Try to find a local church as soon as you move to a new location, and be as active as possible. When your kids are grown and come back to their former homes to visit, they might enjoy having a place to reconnect with old friends.
Try to Have at Least Two Children
Obviously, this may not be possible in some situations. But, if it's up to you, try to avoid having an only child. His/her childhood will be so much better with a sibling to share the ups and downs with. Moving to a new place might be less frightening if they already have a brother/sister to play with.
Promote Cousin Relationships
Relationships with cousins are one way to have a (somewhat) stable relationship with another child that can grow into adulthood. They'll thank you later when they're grown and on their own. If you're blessed to have a good family and with nieces and nephews around your kids' ages, promote their relationships with their cousins and family. This might involve letting them call each other often, keeping in touch through e-mail or letters, even letting them go visit for a week in the summer. Another idea is to send them to a summer camp together. Of course, in some cases, cousins may not stand each other, but you can at least try.
If Possible, Choose Schools Wisely
This one doesn't apply if you're living overseas or at a base/post in a small town. But, if you're living off base in a larger city, say, San Antonio, try to choose your new home in a good school area, preferably with a large population of other military children.

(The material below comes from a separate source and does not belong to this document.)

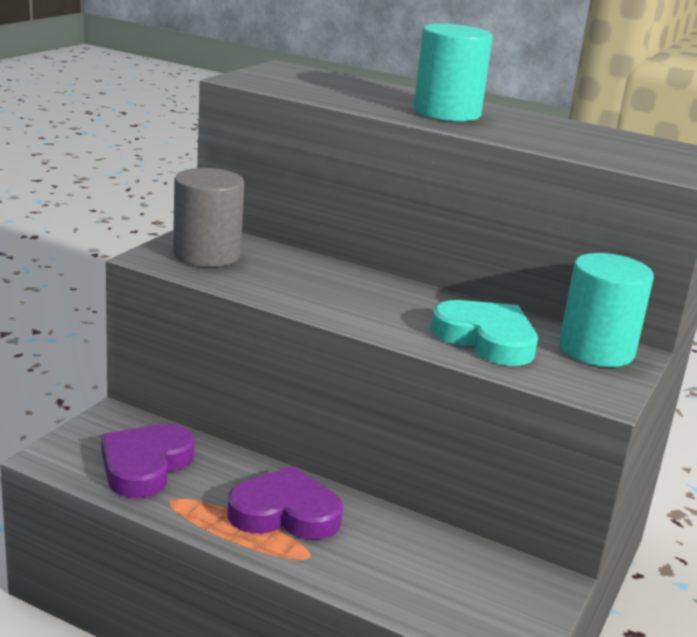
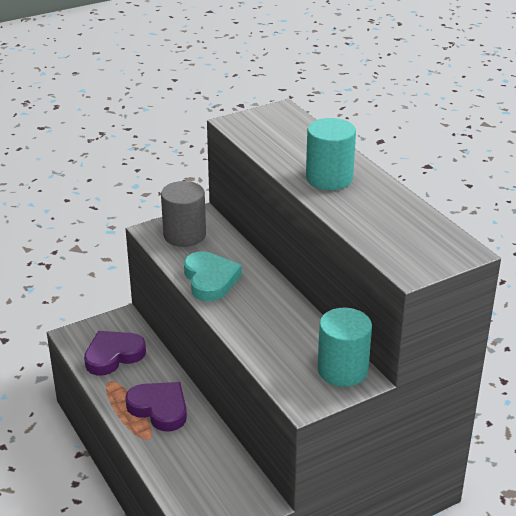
camera: 35 degrees right, 10 degrees up
turquoise heart [431,300,538,366] -> turquoise heart moved to [184,251,242,301]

There is a big difference between moving to a new school with other military brats, than a school with civilian children where they've been best friends since second grade. Trust me on that one. Just a side note: make sure they never wear clothing from their old school (such as a letter jacket) in the first few weeks of the school year. For that matter, splurge a little on the first day of school outfit, if possible. First impressions do make a difference. With online shopping, brats today have it much better than those of my era. There were times when I'd go to school wearing a new outfit from the PX and there would be two other kids with the same one!
Create Family Traditions
Family traditions create lasting memories and can be just plain fun. Try to establish some traditions at holidays, or even not at holidays. It could be something as simple as having waffles every Sunday night, or eating out the night before the first day of school. It promotes family bonding and a sense of commitment.

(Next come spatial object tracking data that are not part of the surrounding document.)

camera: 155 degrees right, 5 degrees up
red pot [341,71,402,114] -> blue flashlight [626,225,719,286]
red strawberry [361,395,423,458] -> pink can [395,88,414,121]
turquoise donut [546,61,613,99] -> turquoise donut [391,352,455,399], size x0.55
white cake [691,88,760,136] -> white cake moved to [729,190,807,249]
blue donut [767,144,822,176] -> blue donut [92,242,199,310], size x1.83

Encourage Your Children to Express Feelings Often
Ask your child often how they are feeling (about moving, daddy being deployed, etc.) and let them speak their mind. It is unhealthy to keep their feelings bottled up. Try to respond with encouraging and positive feedback, if feasible. Try to help them realize the positives when possible. To help younger children open up to you,read books about military life, moving, etc. Here are some to try:
- Daddy, You're My Hero! by Michelle Ferguson-Cohen
- A Yellow Ribbon for Daddy by Anissa Mersiowsky
- A Paper Hug by Stephanie Skolmoski and Anneliese Bennion
- Mommy, You're My Hero! by Michelle Ferguson-Cohen
- While You Are Away by Eileen Spinelli
- I'm Not Moving, Mama by Nancy White Carlstrom
- Big Ernie's New Home: A Story for Young Children Who Are Moving by Whitney Martin
Take Parenting Classes and Get Support
Most bases have parenting classes through MWR or ACS. These courses will not only help you be a better parent, you will find support from other parents in similar situations. Classes include conflict interaction, dealing with teenage dating, coping with deployment and more. Also, you can connect with other military parents online. Some websites are www.militarywives.com, www.armywives.com, and www.armywivesforums.com.
There are also some resourceful books to read. Here are a few to consider:
- Help! I'm a Military Spouse--I Get a Life Too!: How to Craft a Life for You As You Move With the Military by Kathie Hightower and Holly Scherer
- Separated by Duty, United in Love by Shellie Vandevoorde
- Surviving Deployment: A Guide for Military Families by Karen M. Pavlicin
Save for College
Obviously, it might not be financially possible, but if you can, try to save so your child can attend the college of his/her choice. For many military brats, this means a private school with students from all over the US, or even the world. College might be the first place for your grown child to establish roots and build lifelong friendships.
Unfortunately, they might feel a little out of place in a state university with kids who lived in the same house for eighteen years. A good college can help them get a great start on life. It is also wise to encourage teenagers to find employment so that they can help contribute. It could be a job delivering the Stars and Stripes newspaper, or a summer hire job cleaning offices. Military bases are also the perfect place to find baby-sitting jobs and vacation pet-sitting jobs. And, there's always Burger King.
Send Care Packages (When Dad or Mom is Deployed)
Care packages can be like little boxes of pure gold to a deployed soldier. Not only can sending a care package to Daddy (or Mommy) when he/she is deployed brighten his/her day, it will make your children feel proud and more connected with their parent. Let the child(ren) pick out things to add to the package. Well, you might want to draw the line at a 5 lb bag of sugar. He/she will feel important.
Create Scrapbooks or Photo Albums
This of course is a good tip for all families, not just military ones. Creating scrapbooks and photo albums make memories tangible. They'll enjoy reminiscing and reviewing their life experiences. If you're stateside, most communities offer scrap-booking classes, but of course, you can create your own without help. Your grand kids will enjoy seeing the adventurous lives their parents had.
Watch for Signs of Depression
The stressful and chaotic lives of military brats can sometimes lead to mental health issues. Therefore, watch for signs in your child/teen such as:
- Loss of Interest in Normal Activities
- Crying spells for no reason
- Difficulty focusing or concentrating
- Talking of suicide (If your child shows signs, please get help immediately.
In some situations, it might be financially impossible, but if you can, try to travel some at each location. Even just one small trip a year is beneficial. It will help them appreciate where they've lived when they're older. It addition, it can assist with geography projects, and impress their small town college friends.
Prevent Abuse in Your Family
Sadly, child abuse statistics are higher in military families. If you ever feel that you might lose your temper and hurt or neglect your child, please seek help immediately. The same goes if you ever suspect your spouse might be harming your child. If you feel that you have anger issues, enroll in an anger management course and/or get counseling offered on most bases. Take care of yourself.
Raising a child in the military is tough, but not impossible. Take it one day at a time. Happy Parenting!